▼

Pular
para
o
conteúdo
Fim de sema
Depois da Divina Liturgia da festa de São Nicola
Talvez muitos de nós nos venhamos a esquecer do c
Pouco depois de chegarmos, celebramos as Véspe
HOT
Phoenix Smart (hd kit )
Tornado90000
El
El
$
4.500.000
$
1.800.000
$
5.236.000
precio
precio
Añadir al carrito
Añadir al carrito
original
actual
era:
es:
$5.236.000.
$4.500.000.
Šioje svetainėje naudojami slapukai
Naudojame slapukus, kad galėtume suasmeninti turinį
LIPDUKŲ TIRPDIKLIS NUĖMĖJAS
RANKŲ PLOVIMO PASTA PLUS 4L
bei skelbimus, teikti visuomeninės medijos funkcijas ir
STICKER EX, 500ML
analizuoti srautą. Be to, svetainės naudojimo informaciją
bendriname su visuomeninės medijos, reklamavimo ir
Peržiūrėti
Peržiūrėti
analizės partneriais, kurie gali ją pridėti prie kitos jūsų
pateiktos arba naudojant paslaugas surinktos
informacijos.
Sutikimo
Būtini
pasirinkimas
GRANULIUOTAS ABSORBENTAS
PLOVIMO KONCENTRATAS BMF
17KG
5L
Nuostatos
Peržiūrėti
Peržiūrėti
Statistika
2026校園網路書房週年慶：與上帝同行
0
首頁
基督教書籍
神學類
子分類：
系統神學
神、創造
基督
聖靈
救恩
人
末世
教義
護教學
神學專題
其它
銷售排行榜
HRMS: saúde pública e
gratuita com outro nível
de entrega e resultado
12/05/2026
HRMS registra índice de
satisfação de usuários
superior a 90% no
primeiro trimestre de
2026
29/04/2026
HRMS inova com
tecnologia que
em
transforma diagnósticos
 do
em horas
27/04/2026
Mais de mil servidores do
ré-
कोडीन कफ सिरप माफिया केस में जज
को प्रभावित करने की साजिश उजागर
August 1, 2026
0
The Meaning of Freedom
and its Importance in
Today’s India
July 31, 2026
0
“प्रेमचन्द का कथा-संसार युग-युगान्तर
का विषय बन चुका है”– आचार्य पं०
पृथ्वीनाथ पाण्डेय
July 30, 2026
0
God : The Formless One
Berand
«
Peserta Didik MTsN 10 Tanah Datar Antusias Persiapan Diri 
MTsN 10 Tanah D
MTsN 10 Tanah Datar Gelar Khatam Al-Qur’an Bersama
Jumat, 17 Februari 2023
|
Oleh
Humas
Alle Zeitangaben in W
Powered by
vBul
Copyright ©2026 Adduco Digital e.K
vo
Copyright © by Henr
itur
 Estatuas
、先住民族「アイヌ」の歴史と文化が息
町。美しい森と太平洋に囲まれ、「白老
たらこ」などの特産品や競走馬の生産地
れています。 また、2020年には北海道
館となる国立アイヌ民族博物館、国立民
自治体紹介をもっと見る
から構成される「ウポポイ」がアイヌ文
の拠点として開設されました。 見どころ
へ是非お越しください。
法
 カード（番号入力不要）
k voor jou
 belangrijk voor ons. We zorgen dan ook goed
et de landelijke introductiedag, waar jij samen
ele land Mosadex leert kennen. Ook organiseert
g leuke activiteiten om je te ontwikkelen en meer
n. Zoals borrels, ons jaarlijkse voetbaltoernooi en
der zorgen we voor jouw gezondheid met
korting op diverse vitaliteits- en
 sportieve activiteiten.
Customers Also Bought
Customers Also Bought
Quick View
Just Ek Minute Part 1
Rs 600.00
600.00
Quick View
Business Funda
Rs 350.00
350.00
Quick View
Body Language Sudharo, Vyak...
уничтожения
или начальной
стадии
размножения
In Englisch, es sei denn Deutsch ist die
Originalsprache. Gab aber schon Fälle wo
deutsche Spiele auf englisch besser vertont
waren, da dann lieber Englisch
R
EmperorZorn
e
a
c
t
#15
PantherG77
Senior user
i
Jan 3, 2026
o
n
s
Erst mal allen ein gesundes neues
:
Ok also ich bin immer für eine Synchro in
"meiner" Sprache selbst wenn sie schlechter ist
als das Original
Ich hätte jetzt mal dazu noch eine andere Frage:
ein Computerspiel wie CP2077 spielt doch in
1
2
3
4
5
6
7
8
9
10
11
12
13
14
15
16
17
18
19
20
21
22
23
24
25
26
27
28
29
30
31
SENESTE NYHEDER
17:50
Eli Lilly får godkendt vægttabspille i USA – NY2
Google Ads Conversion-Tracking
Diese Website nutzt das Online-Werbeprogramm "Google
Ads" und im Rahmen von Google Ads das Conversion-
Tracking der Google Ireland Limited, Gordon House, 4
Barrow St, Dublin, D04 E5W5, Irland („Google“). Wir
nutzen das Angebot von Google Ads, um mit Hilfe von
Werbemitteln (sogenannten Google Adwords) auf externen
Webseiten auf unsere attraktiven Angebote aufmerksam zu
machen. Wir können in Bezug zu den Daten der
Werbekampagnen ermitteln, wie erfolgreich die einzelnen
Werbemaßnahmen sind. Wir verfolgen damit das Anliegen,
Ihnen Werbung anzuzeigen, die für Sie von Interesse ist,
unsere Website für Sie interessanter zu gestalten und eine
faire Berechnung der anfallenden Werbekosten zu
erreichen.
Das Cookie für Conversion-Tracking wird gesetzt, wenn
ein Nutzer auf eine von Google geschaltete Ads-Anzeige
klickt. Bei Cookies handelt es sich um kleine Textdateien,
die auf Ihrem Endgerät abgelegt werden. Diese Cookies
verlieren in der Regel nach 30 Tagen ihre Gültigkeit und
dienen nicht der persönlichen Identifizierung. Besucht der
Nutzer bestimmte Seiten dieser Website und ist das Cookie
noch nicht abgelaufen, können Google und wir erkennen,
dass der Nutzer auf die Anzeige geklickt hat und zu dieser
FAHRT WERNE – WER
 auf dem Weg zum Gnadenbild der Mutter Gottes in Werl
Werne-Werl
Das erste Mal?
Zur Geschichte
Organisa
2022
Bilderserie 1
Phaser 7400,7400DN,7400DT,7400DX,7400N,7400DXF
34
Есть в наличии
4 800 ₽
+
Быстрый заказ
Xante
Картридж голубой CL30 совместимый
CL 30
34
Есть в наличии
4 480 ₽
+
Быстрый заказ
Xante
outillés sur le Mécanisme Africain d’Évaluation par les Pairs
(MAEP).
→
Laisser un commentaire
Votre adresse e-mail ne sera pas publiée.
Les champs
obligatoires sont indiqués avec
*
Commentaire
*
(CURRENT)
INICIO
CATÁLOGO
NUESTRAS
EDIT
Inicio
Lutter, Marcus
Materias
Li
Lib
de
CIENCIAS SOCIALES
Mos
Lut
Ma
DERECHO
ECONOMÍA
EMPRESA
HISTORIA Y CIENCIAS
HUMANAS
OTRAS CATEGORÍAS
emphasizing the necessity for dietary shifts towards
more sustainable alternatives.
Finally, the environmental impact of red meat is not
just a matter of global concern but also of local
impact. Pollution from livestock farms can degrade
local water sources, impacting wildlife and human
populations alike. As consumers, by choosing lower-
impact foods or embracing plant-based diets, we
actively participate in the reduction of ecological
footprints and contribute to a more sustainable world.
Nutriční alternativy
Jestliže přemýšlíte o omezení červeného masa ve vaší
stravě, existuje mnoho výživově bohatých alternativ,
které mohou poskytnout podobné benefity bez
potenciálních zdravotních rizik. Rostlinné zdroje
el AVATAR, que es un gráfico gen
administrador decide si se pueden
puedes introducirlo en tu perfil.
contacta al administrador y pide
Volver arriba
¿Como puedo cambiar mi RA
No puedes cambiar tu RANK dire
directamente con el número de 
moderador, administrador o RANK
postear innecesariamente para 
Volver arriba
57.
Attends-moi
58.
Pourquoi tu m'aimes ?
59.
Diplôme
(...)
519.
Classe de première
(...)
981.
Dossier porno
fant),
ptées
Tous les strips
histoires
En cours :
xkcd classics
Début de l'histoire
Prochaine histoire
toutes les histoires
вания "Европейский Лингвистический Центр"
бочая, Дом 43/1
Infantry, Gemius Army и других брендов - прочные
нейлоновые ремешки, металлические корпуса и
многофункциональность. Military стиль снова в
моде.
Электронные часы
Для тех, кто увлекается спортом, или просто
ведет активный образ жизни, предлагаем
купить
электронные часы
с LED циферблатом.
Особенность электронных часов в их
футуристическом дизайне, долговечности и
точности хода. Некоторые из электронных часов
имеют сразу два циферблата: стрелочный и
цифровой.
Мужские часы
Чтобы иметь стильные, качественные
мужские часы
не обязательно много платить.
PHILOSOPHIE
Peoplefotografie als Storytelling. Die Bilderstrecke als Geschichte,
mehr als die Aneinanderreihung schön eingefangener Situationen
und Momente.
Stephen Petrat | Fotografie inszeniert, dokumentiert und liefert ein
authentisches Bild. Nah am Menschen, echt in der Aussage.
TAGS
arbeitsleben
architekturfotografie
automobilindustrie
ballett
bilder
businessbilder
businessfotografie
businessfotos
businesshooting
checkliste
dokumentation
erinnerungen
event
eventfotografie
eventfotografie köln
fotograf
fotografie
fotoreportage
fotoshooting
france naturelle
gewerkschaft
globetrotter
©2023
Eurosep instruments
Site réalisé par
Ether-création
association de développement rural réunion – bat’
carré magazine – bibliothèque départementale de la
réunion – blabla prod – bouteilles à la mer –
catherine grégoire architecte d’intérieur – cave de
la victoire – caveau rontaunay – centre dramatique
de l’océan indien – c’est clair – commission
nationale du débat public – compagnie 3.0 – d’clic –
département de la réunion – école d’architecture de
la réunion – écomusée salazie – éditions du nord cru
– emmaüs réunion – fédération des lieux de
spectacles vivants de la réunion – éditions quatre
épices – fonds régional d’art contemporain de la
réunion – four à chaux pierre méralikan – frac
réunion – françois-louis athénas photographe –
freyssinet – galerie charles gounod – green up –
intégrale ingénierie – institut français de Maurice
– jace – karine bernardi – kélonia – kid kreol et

▲

### WHAT YOU HAVE TO DO
Could you find every line in the records above that contains the word "Website" and copy it?

### RESULT
Diese Website nutzt das Online-Werbeprogramm "Google
unsere Website für Sie interessanter zu gestalten und eine
Nutzer bestimmte Seiten dieser Website und ist das Cookie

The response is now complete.